Blocking is related to randomization. The difference is that we use blocking when we know a priori of certain effects of the observational units on the response measurements (e.g., when studying the effects of hormonal treatments on humans, gender plays a significant role). We arrange units into groups (blocks) that are similar to one another when we design an experiment in which certain unit characteristics are known to affect the response measurements. Blocking reduces known and irrelevant sources of variation between units and allows greater precision in the estimation of the source of variation in the study.

### Orthogonality

Orthogonality allows division of complex relations and variation into separate (independent/orthogonal) contrasts, or factors, that can be studied efficiently and autonomously. Often, these contrasts may be represented by vectors, where sets of orthogonal contrasts are uncorrelated and may be independently distributed. Independence implies that each orthogonal contrast provides complementary information to other contrasts (i.e., other treatments). The goal is to completely decompose the variance or the relations of the observed measurements into independent components (e.g., like Taylor expansion allowing polynomial decomposition of smooth functions, where the polynomial base functions are easy to differentiate, integrate, etc.) This will, of course, allow easier interpretation of the statistical analysis and the findings of the study.

### Placebo

A placebo is a sham or simulated medical intervention that has no direct health impact but may result in actual improvement of a medical condition or disorder. If such sham effect is observed it is called a placebo effect.

Many health studies use placebos control and measure real effects of newly introduced remedies to assess their efficacy. Common placebos are inert tablets (sugar pills), sham surgery, and other procedures based on false information. An example of a placebo procedure is giving a patient a pill identical to the actual treatment pill, but without the treatment ingredients and measuring the improvement of the patient's condition. Typically all patients are informed that some will be treated using the drug and some will receive the insert pill, however the patients are blinded as to whether they actually received the drug or the placebo. Such an intervention may cause the patient to believe the treatment will change their condition, which may produce a subjective perception of a therapeutic effect.

A recent Irritable Bowel Syndrome (IBS) study showed that in some conditions placebo effects may actually be stronger than actual treatment effects. See this NPR report on this IBS study.

## Model Validation

All of the components in the approach/methods section need to be validated but the major one is the independence assumption.

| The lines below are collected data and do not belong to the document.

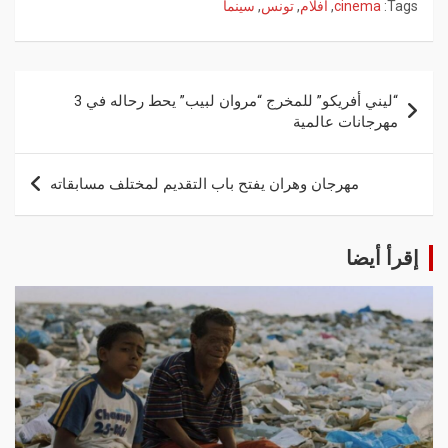
Tags:
cinema
,
أفلام
,
تونس
,
سينما
“ليني أفريكو” للمخرج “مروان لبيب” يحط رحاله في 3
مهرجانات عالمية
مهرجان وهران يفتح باب التقديم لمختلف مسابقاته
إقرأ أيضا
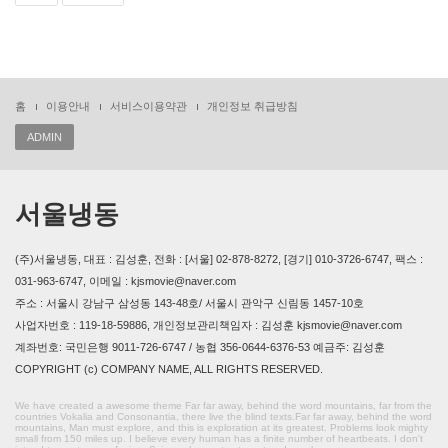
홈
이용안내
서비스이용약관
개인정보 취급방침
ADMIN
서울냉동
(주)서울냉동, 대표 : 김성훈, 전화 : [서울] 02-878-8272, [경기] 010-3726-6747, 팩스 :
031-963-6747, 이메일 : kjsmovie@naver.com
주소 : 서울시 강남구 삼성동 143-48호/ 서울시 관악구 신림동 1457-10호
사업자번호 : 119-18-59886, 개인정보관리책임자 : 김성훈 kjsmovie@naver.com
계좌번호: 국민은행 9011-726-6747 / 농협 356-0644-6376-53 예금주: 김성훈
COPYRIGHT (c) COMPANY NAME, ALL RIGHTS RESERVED.
We have created a awesome theme Far far away, behind the word mountains, far from the
countries Vokalia and Consonantia, there live the blind texts.Far far away, behind the word
mountains, Man must explore, and this is exploration at its greatest. Problems look mighty
small from 150 miles up. I believe every human has a finite number of heartbeats. I don't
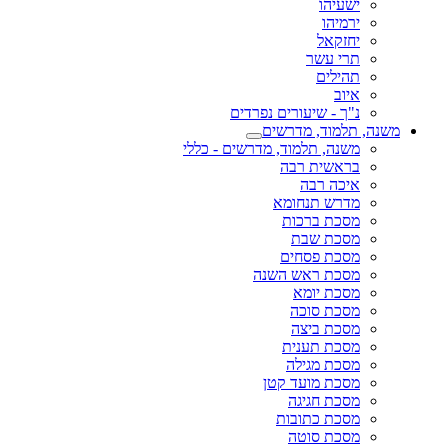
ישעיהו
ירמיהו
יחזקאל
תרי עשר
תהילים
איוב
נ"ך - שיעורים נפרדים
משנה, תלמוד, מדרשים
משנה, תלמוד, מדרשים - כללי
בראשית רבה
איכה רבה
מדרש תנחומא
מסכת ברכות
מסכת שבת
מסכת פסחים
מסכת ראש השנה
מסכת יומא
מסכת סוכה
מסכת ביצה
מסכת תענית
מסכת מגילה
מסכת מועד קטן
מסכת חגיגה
מסכת כתובות
מסכת סוטה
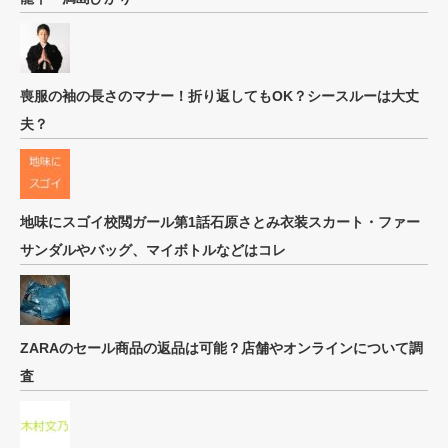
喪服の袖の長さのマナー！折り返してもOK？シースルーは大丈
夫？
地味にスゴイ校閲ガール第1話石原さとみ衣装スカート・ファー
サンダルやバッグ、マイボトルなどはコレ
ZARAのセール商品の返品は可能？店舗やオンラインについて調
査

## Examples & hands-on activities

### A study of aortic valve-sparing repair*

• This study sought to establish whether there was a difference in outcome after aortic valve repair with autologous pericardial leaflet extension in acquired versus congenital valvular disease. In this study, 128 patients underwent reparative aortic valve surgery at UCLA from 1997 through 2005 for acquired or congenital aortic valve disease. The acquired group (43/128) (34%) had a mean age of 56.4 $\pm$ 20.3 years (range, 7.8—84.6 years) and the congenital group (85/128) (66%) had a mean age of 16.9 $\pm$19.2 years (range, 0.3—82 years). The endpoints of the study were mortality and reoperation rates.
• In this case the units are heart disease patients. These were split into two groups (acquired or congenital) and blocked by gender (male/female). The treatment allied on the two groups was aortic valve repair with autologous pericardial leaflet extension.